Five top tips for big data projects

Most businesses are in the earliest stages of big data adoption. Few have thought further than the technology itself, and not how big data will impact their operational processes and information architectures

Whether projects are past the pilot stage and being deployed in production, or still on the horizon, they require strategic thinking and adequate planning to avoid well-worn pitfalls that prevent them from achieving success. Here are five top tips to help businesses achieve optimum value from big data projects:

1. Don’t focus on volume
It might seem like a paradox, but big data is both large and small: it’s diverse in origin, style, consistency and quality. In certain industries, some organisations are dealing with massive quantities of data, while others have much smaller data sets to exploit but might have a broader range of sources and formats to deal with. Make sure you go after the right data: identify all the sources that are relevant and don’t be embarrassed if you don’t need to scale your data computing cluster to hundreds of nodes right away.

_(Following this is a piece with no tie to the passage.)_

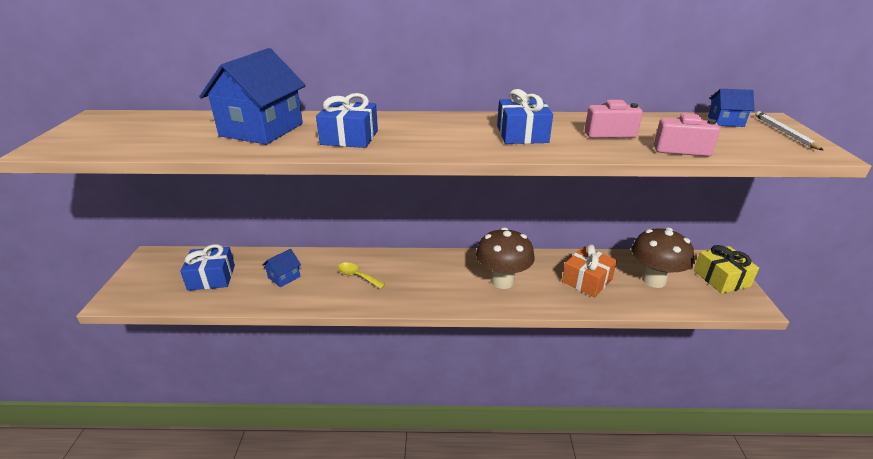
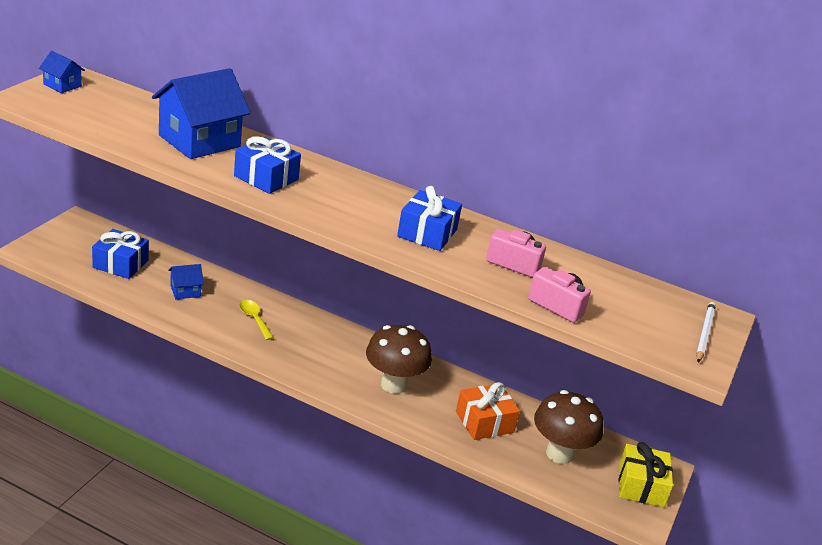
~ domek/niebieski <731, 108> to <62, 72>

2. Don’t leave data behind
Some of the data you need for your big data projects is clearly identified – such as transactional data used or generated by business applications. However, more of it is hidden on servers, or in log files, desktops or manufacturing systems. Much of this is neglected and tends to be referred to as ‘dark data’. Some of it is even going to waste in the ‘exhaust fumes’ of IT. This ‘exhaust data’ – generated by sensors and logs – is purged after a certain amount of time or never stored in the first place. All of it is potentially relevant. Don’t restrain your project to the first category: inventory dark data and deploy collection mechanisms for exhaust data, so that it also contributes value to your business.

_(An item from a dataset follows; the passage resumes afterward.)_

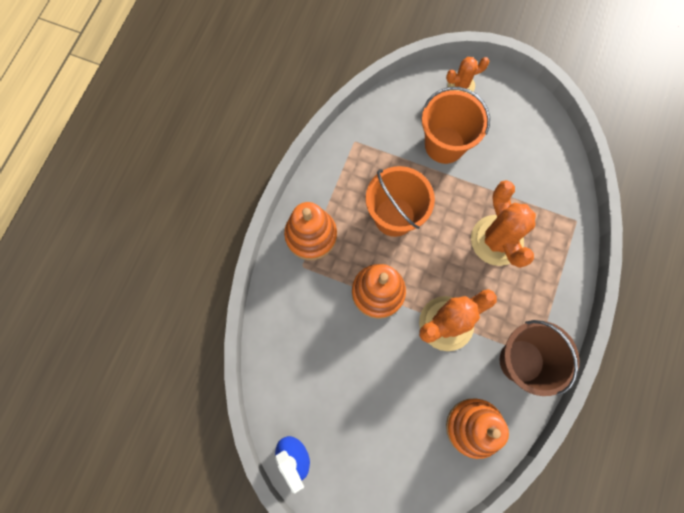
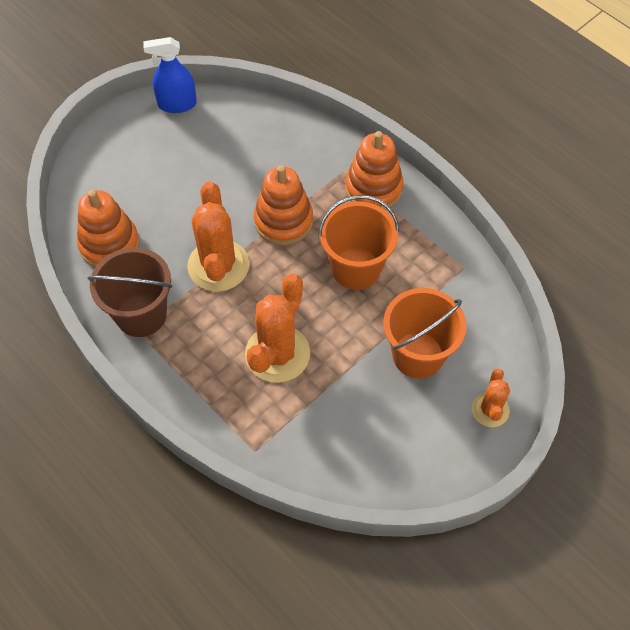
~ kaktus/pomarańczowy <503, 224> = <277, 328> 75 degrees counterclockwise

3. Don’t move everything – distribute data logically
Too many organisations looking for ways to break down data silos focus on bringing all the data together in one central location. Hadoop is a great storage resource for large data volumes (and is itself distributed across clusters). However, you need to think ‘distribution’ beyond Hadoop. It’s not always necessary to duplicate and replicate everything. Some data is already readily available in the enterprise data warehouse, where fast, random access can be applied. Some of it might be better off staying in the location in which it was produced. The ‘logical data warehouse’ concept applies well in the non-big-data world. Make use of it for big data too.

4. It’s not just about storage – think processing platforms
Hadoop is not only a repository for big data with its distributed file system but also an engine that gives businesses the potential to process data and extract meaningful information from it. A broad ecosystem of tools and programming paradigms exists that covers all use cases of data manipulation. From YARN to MapReduce or from HiveQL to Pig – complemented by Impala, Stinger or Drill – or through the merging of Hadoop and SQL engines such as HAWK, there are processing resources available that make getting data out of the platform superfluous to requirements. All the resources are here, at your fingertips.

5. Last but not least, don’t treat big data as an island
Sandboxes are fine for proof of concepts but, when big data projects go live, they need to be dealt with as an integral part of your overall IT infrastructure and information architecture rather than a siloed project. You need to connect big data applications to other systems, both upstream and downstream. It is critical that big data becomes part of your overall IT and information governance policy.

Interest in big data is increasing rapidly and this is being reflected by more companies rolling out big data strategies. Unfortunately, many companies are still stuck on the starting blocks. The technologies are still in their infancy – and because the platforms and applications are new, big data projects are inevitably in the spotlight from the word go and quickly have to live up to a tremendously high level of expectation.

Leading-edge technologies lower the adoption barrier and make it easier to get started. Yet moving pilot projects into mainstream IT requires more than just technology. If businesses take note and follow the five tips above, they will stand a better chance of avoiding the pitfalls on their big data journey.